Wines evaluated last month: 132 Rejected: 99 Approved: 33 Selected: 2
CELLARMASTER COMMENTS OCTOBER 1986
It finally happened!...
Three days ago, in the mail, arrived our ABC license for our new location. We applied in February! A simple "premise to premise" transfer license that normally takes 2 to 3 months at the most, (and I am sure many think that is too much anyway) ended up taking 8 months. We camped at the old and the new location all that time. Receiving and shipping at the old location, office-ing and storing at the new, adding to GTE coffers and burning rubber between the two.
So if our service and response level has been a little sluggish, kindly excuse.
Tomorrow, to celebrate; Rosemarie and I are taking the staff, along with a few of our recent wine selections, to a small restaurant we discovered for an Armenian feast! Wish you were along.
See bottom of page 4 for our new warehouse and office location.
As to the wines this month... The French are not going to like this, but so be it…If anybody
made a "California Vouvray", the winemaker of San Juan Creek did. Vouvray is a well known French wine from the Loire made from the Chenin Blanc grape. Most California wines from the same grape have their own style. (fruitier and sweeter usually). Taste this and you can see the Loire river!
The red is a classic example of the better wines coming from Spain recently. The area around Barcelona is becoming equally as famous as Jerez and Rioja. (known for sherry and red wines respectively).
= INSIDE… =
= Chenin Blanc(Dry)'84.Sn.Jn pg.2 =
= Gran Coronas Res.'81.Torrs pg.3 =
= This matter of Touring pg.4 =
= From Your House to Theirs pg.5 =
= WOMC Cellar Notes pg.5 =
= Adventures in Eating by R pg.6 =
= Wine order form pg.7 =
= Gift order form pg.8 =
Membership in the Wine of the Month Club is open to anyone with an interest in and an appreciation for fine wines...and excellent wine values. Membership is FREE. For info, write: The Cellarmaster Wine of the Month Club, P.O. Box 217, Palos Verde, CA 90274. (213) 534-1980
THIS MONTH'S DOMESTIC SELECTION
CHENIN BLANC (DRY), 1984. SAN JUAN CREEK
In fourteen years, and featuring over 350 selections, we have come up with a few "firsts." Here is another...a matter of appellation. This San Juan Creek label is one you can hold up to one of your enophile friends and, like the old magazine ploy, ask, "What's wrong with this picture?" Well, nothing actually, except It says that the wine was grown at Rancho Mission Viejo in Orange County!

## Given request 1
Could you echo the newsletter text word for word, starting at the words "As to the wines" and stopping after "red wines respectively)."?
## Given request 2
Can you render the records as a numbered list, running from the start of the records through the line that contains "road 2 (residential): [(511,131),(391,0)]", with that line included and blank lines left out?

## Data extract

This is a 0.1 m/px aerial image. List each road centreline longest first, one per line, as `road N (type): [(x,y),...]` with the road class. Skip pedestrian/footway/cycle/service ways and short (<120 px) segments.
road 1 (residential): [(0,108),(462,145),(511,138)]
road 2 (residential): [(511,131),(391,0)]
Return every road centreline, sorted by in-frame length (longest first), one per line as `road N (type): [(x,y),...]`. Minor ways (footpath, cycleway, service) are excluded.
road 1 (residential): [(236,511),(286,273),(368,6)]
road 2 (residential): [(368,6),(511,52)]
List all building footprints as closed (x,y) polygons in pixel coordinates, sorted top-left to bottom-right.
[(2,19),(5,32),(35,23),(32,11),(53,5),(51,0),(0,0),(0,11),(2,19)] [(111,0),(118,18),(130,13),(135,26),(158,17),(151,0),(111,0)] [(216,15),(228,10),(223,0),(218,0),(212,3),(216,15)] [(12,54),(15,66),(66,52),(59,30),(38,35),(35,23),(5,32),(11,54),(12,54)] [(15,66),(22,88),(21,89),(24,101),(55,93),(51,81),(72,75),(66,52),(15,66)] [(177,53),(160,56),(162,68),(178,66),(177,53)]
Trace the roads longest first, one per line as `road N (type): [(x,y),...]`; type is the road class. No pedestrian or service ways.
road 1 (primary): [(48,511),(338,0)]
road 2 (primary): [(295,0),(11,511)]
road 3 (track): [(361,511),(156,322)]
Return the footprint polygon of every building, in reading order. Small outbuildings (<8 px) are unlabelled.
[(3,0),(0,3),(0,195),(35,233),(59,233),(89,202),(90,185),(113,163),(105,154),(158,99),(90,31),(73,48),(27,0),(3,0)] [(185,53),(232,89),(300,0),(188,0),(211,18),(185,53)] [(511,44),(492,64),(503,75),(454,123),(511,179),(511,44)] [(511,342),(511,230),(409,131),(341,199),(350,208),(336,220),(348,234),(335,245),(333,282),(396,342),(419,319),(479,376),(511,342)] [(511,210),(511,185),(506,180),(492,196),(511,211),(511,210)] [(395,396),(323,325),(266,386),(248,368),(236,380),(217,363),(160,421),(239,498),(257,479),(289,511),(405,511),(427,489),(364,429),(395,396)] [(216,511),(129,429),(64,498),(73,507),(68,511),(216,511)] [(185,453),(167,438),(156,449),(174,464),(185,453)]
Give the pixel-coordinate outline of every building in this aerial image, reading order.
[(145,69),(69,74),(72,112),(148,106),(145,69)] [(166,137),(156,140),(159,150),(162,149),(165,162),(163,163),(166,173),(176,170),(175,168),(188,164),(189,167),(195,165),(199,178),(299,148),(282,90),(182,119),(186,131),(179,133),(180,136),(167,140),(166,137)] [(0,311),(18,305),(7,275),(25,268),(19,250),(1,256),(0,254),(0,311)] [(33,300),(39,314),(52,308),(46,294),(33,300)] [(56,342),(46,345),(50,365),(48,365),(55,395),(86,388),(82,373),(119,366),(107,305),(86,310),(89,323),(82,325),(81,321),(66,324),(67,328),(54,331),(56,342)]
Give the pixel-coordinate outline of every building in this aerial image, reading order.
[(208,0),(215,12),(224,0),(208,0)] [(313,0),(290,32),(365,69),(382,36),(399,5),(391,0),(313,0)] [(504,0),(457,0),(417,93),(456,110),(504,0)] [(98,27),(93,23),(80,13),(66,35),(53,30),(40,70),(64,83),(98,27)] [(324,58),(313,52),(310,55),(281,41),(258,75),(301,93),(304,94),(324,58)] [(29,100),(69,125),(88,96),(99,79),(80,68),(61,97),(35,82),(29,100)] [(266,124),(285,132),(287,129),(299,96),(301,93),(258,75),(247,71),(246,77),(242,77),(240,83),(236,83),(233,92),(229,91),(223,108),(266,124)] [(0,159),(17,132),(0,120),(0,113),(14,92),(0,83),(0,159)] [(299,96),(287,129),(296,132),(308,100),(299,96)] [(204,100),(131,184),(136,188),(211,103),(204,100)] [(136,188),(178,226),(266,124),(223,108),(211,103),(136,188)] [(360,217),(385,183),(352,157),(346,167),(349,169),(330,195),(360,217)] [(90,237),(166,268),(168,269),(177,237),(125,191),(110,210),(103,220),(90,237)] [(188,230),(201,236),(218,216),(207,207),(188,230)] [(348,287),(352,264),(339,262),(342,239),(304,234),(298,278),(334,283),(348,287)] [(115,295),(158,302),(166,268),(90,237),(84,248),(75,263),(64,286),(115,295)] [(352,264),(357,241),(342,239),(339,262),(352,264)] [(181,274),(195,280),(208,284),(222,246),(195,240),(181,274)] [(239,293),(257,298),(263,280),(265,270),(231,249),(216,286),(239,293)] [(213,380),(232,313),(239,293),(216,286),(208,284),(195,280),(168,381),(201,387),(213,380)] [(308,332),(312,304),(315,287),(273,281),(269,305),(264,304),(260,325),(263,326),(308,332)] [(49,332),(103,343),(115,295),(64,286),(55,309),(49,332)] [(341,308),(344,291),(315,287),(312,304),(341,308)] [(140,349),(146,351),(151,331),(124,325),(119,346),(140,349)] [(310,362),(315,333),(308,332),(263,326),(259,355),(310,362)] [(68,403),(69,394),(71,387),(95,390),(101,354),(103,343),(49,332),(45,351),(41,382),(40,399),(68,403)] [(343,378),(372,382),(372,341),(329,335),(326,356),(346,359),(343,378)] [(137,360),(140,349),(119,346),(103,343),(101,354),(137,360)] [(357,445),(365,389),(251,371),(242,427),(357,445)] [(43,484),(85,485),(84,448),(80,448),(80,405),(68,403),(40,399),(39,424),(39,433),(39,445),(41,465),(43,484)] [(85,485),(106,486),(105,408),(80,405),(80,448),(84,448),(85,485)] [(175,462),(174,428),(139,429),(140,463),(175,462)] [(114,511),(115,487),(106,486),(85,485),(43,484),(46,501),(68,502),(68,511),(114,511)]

## Problem solution 1
As to the wines this month... The French are not going to like this, but so be it…If anybody
made a "California Vouvray", the winemaker of San Juan Creek did. Vouvray is a well known French wine from the Loire made from the Chenin Blanc grape. Most California wines from the same grape have their own style. (fruitier and sweeter usually). Taste this and you can see the Loire river!
The red is a classic example of the better wines coming from Spain recently. The area around Barcelona is becoming equally as famous as Jerez and Rioja. (known for sherry and red wines respectively).

## Problem solution 2
1. This is a 0.1 m/px aerial image. List each road centreline longest first, one per line, as `road N (type): [(x,y),...]` with the road class. Skip pedestrian/footway/cycle/service ways and short (<120 px) segments.
2. road 1 (residential): [(0,108),(462,145),(511,138)]
3. road 2 (residential): [(511,131),(391,0)]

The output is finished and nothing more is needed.